Megawati refused the request, he testified, on the grounds that the cleric was too popular with the Indonesian public. Another cleric vouched for Burks’ account, saying he too had been pressured by Boyce in March, 2004, to urge Indonesian security officers to keep Bashir in prison when his sentence expired. 

Though Megawati declined to surrender the cleric to the Americans, the Indonesian government put him on trial the next year on charges of directing a terrorist organization, ending in a victory for the 68-year-old cleric. He was, however, found guilty of immigration violations and was sentenced to 18 months in prison. 

On his release from prison, Bashir was promptly rearrested and charged with masterminding the two bombings. 

Burks agreed to testify for the defense, and when he arrived in Indonesia in February, he found he had become a celebrity, followed everywhere by the press and the occasional autograph-hunter. 

“I was treated like a rock star, which was fine for the week that I was there, but enough to make me glad when things reverted back to normal,” he said. 

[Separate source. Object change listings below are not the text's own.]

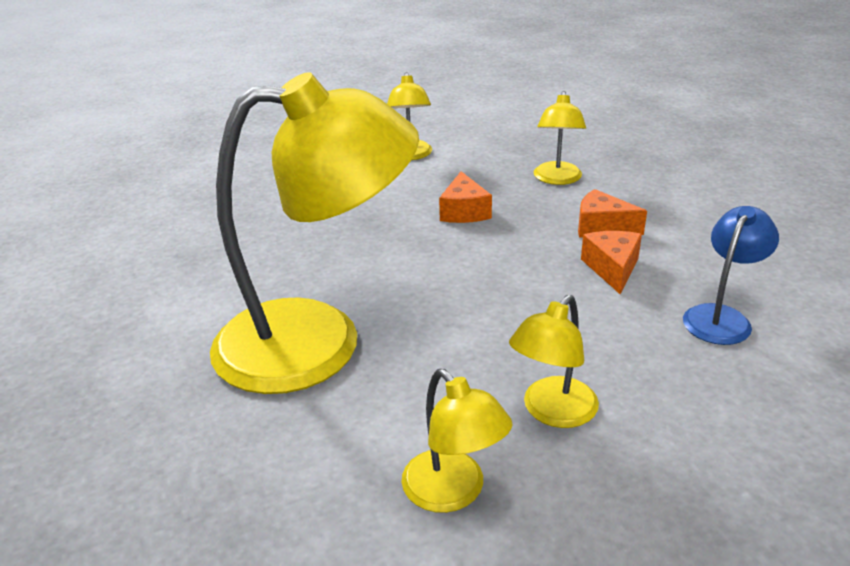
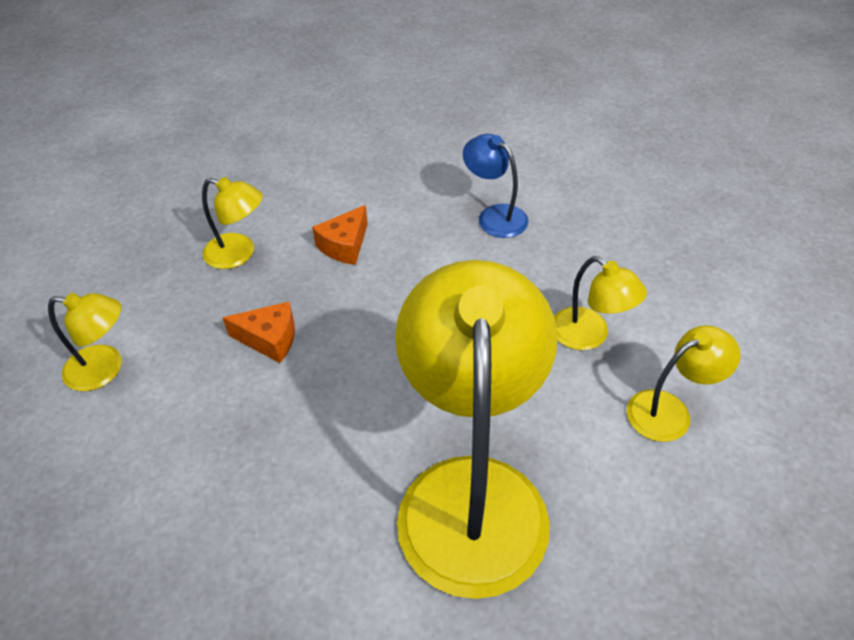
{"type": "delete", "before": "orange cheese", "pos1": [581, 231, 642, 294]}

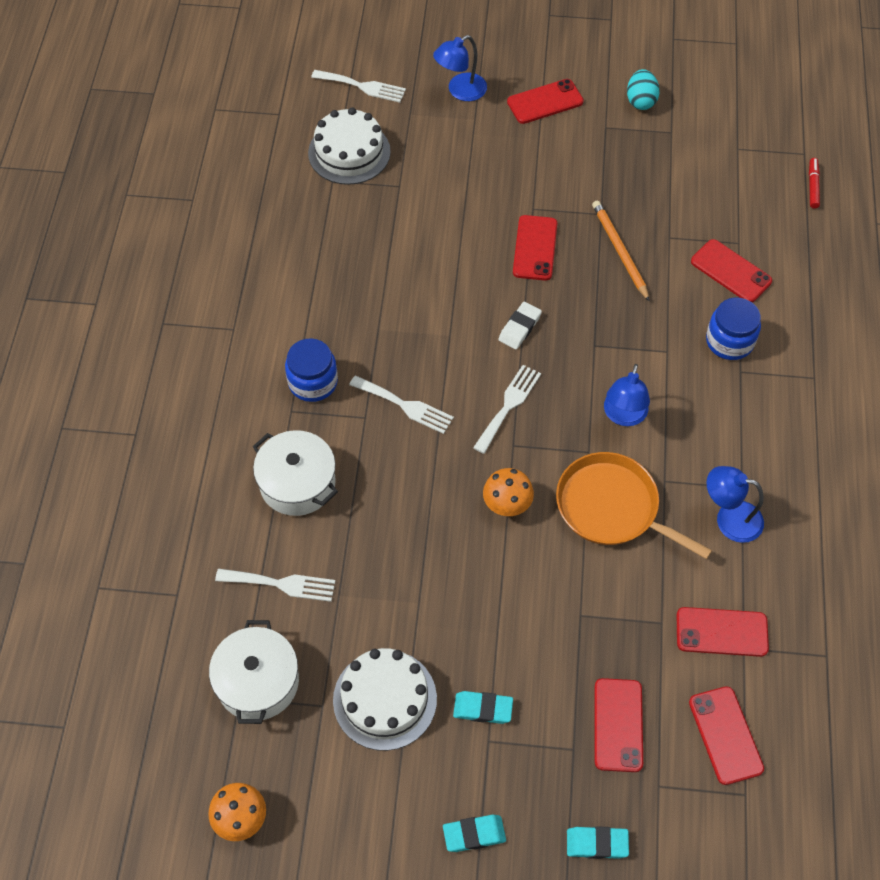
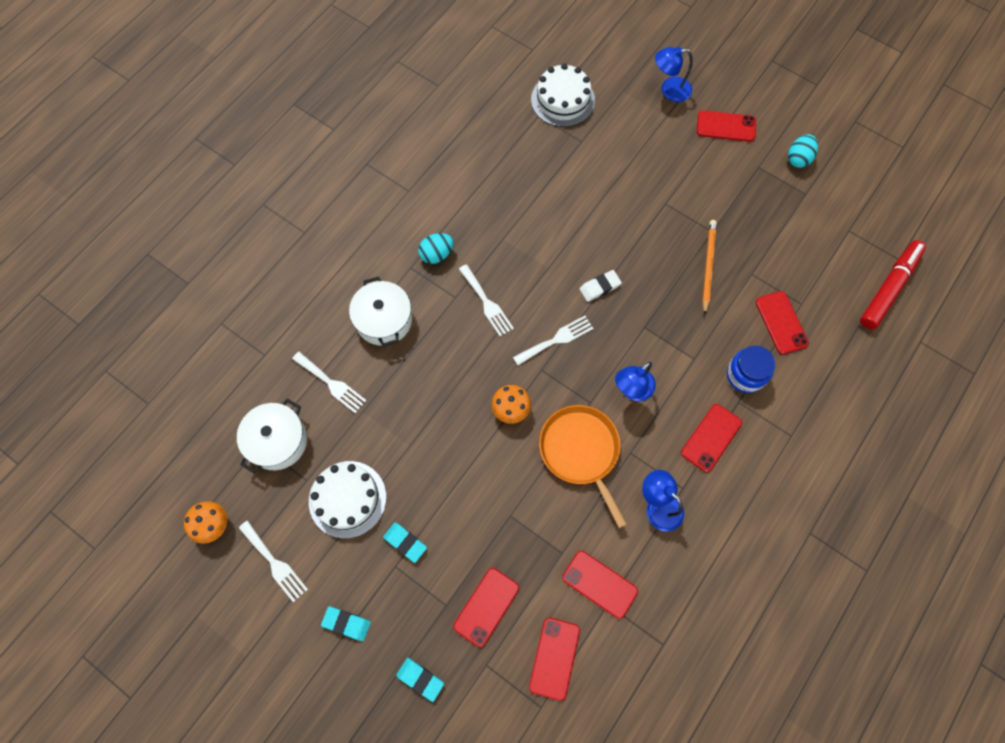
{"type": "move", "before": "white fork", "pos1": [311, 70, 406, 103], "pos2": [239, 521, 308, 602]}
{"type": "move", "before": "red phone", "pos1": [513, 215, 557, 281], "pos2": [681, 404, 742, 472]}
{"type": "replace", "before": "blue jar", "after": "turquoise egg", "pos1": [285, 338, 338, 402], "pos2": [418, 233, 453, 264]}
{"type": "resize", "before": "red marker", "pos1": [809, 158, 820, 209], "pos2": [860, 240, 926, 329], "scale": 2.17}

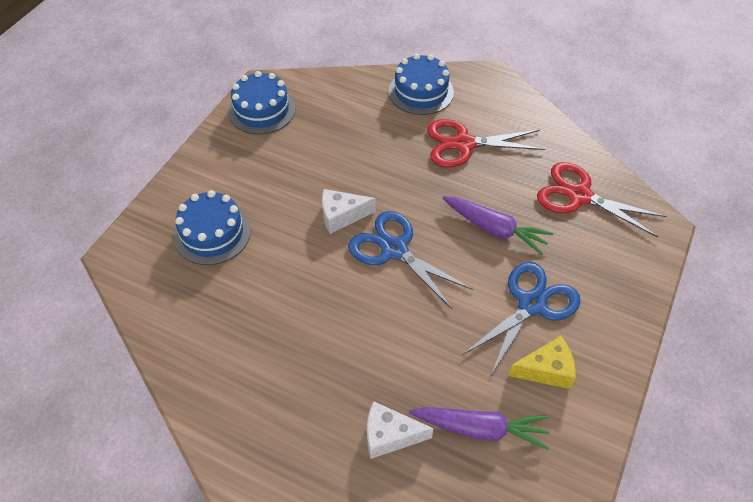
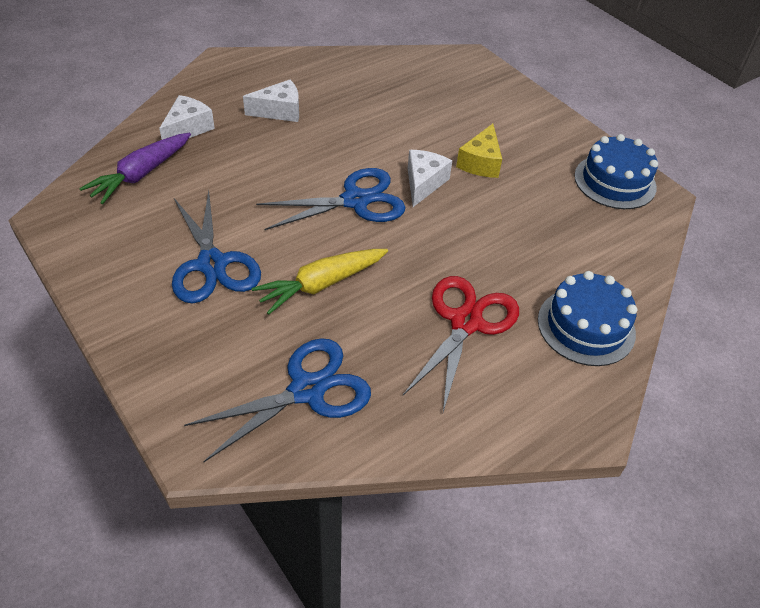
{"type": "delete", "before": "blue cake", "pos1": [174, 190, 251, 265]}
{"type": "insert", "after": "white cheese", "pos2": [243, 80, 299, 122]}
{"type": "move", "before": "yellow cheese", "pos1": [508, 336, 576, 389], "pos2": [456, 124, 502, 178]}
{"type": "recolor", "before": "purple carrot", "after": "yellow carrot", "pos1": [442, 196, 553, 255], "pos2": [252, 249, 388, 315]}
{"type": "recolor", "before": "red scissors", "after": "blue scissors", "pos1": [537, 162, 667, 237], "pos2": [184, 338, 371, 463]}

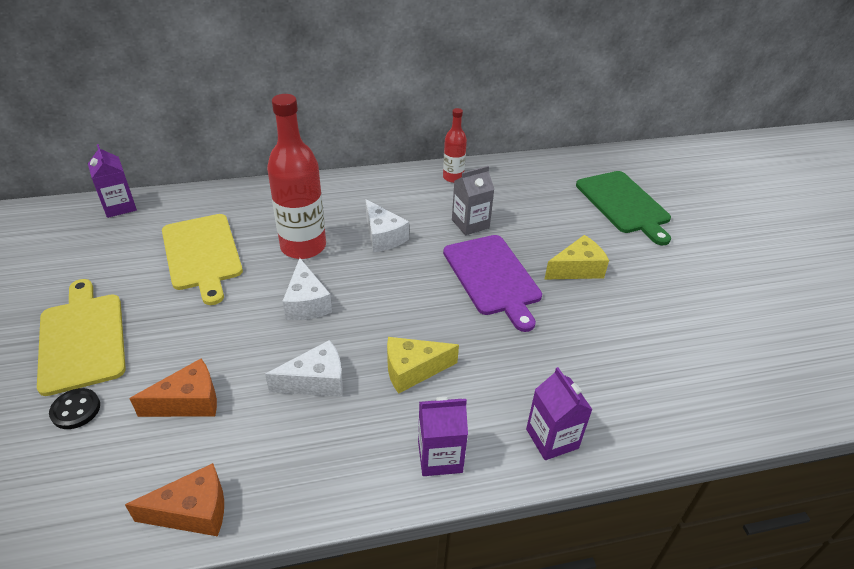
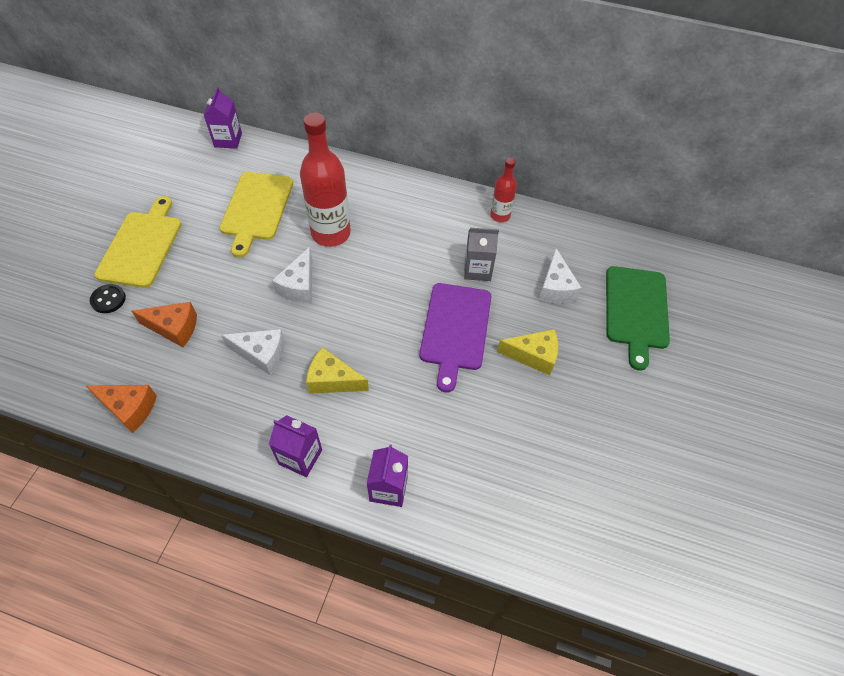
{"type": "move", "before": "white cheese", "pos1": [365, 199, 409, 252], "pos2": [539, 248, 582, 303]}

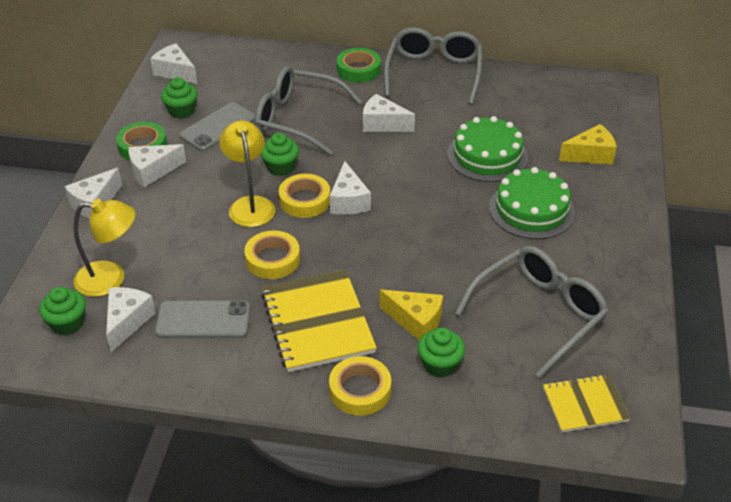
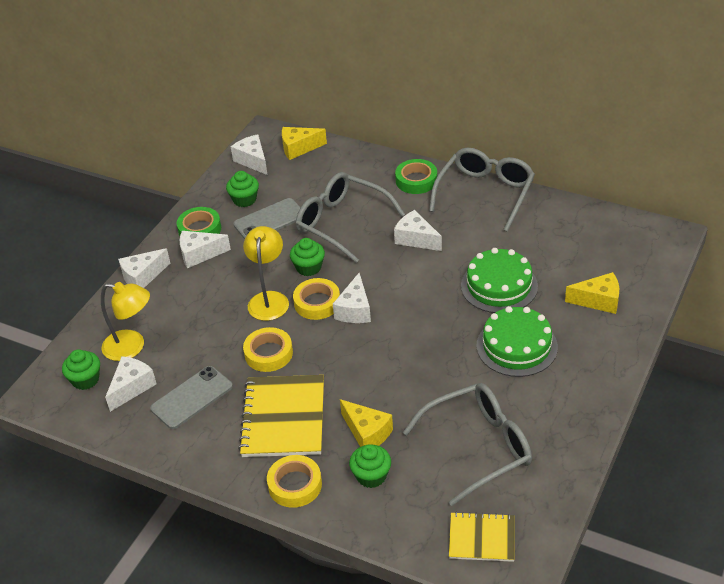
{"type": "insert", "after": "yellow cheese", "pos2": [282, 127, 327, 160]}
{"type": "rotate", "before": "grey phone", "pos1": [155, 301, 250, 338], "pos2": [150, 366, 233, 429], "turn": -60}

When the court rendered its findings on March 3, Bashir was cleared of involvement in the Jakarta bombing but convicted of conspiracy in the Bali blast. The 30-month sentence, less credit for 10 months served while awaiting trial, provoked outrage from Washington and Canberra, capital of the nation which had lost 82 civilians in the bombing. 

Burks said he enjoyed translating for leading officials, a job he started in 1995 after working as a State Department interpreter since 1986. He initially worked with the International Business Program which targeted people in their 30s and 40s who had been identified as potential leaders. 

“They bring them here for a month and they get to see whatever they wanted to see. The only thing I didn’t like about it was that I had to wear a suit and tie,” he said. 

The program has proven highly successful, and more than 150 of those targeted later went on to serve as leaders of their nations, including Anwar Sadat and Margaret Thatcher. 

Then in 1995 he got a call asking if he could go to Copenhagen that weekend and interpret for Al Gore at the U.N. Summit for Social Development. Burks was then summoned to the White House seven months later to interpret at a meeting between Suharto, Gore and President Bill Clinton. 

“Clinton was a whole other story,” Burks said. “”Everyone in the White House adored him. Bush was pretty friendly too, but it was more of a good ol’ boy thing.” 

Still, he said, “I was very impressed by Bush. I don’t like his politics, but he’s very personable, and as a person, he’s really nice. As an interpreter, you judge people by the way they treat you, and when I worked with him in person, he’d always look me in the eye and say, ‘You did a really good job.” 

Both men, he said, were driven by advisors. “Whoever controls the advisors controls the president,” he said. 

One of his more interesting lessons in Realpolitik came not during an interpreting session but before, when the White House Situation Room called in advance of a phone call between Megawati and Bush in 2003. 

“They had scheduled it for 15 minutes, and I asked if that would be enough time,” Burks said. “They told me they could guarantee it wouldn’t be over 15 minutes because Bush was scheduled to talk to a high Saudi Arabian official, and they don’t wait for anyone. 

“I thought, ‘Interesting. That really tells where the power lies.’” 

Burks is anything but conventional, which has made it easier for his State Department and White House critics. His beliefs have a strong New Age slant, and he’s an outspoken believer in UFOs. 

While a student at UC Santa Cruz, he took part in a program that placed students in overseas families to learn about different cultures. He learned Indonesian when he was sent there to live with an Islamic extended family of 20. He learned Chinese when he was sent to China by the same program on a teaching assignment. 

Trained as a nurse, he worked for 10 years with Alta Bates Herrick Hospital, doing both general and psychiatric nursing. Now jobless, he devotes his energies to three web sites, most notably wanttoknow.info, a collaborative site that features alternative perspective on international politics. 

“We recently reached the half-million visitor mark,” he said, “and we’ve had over a million page views.”?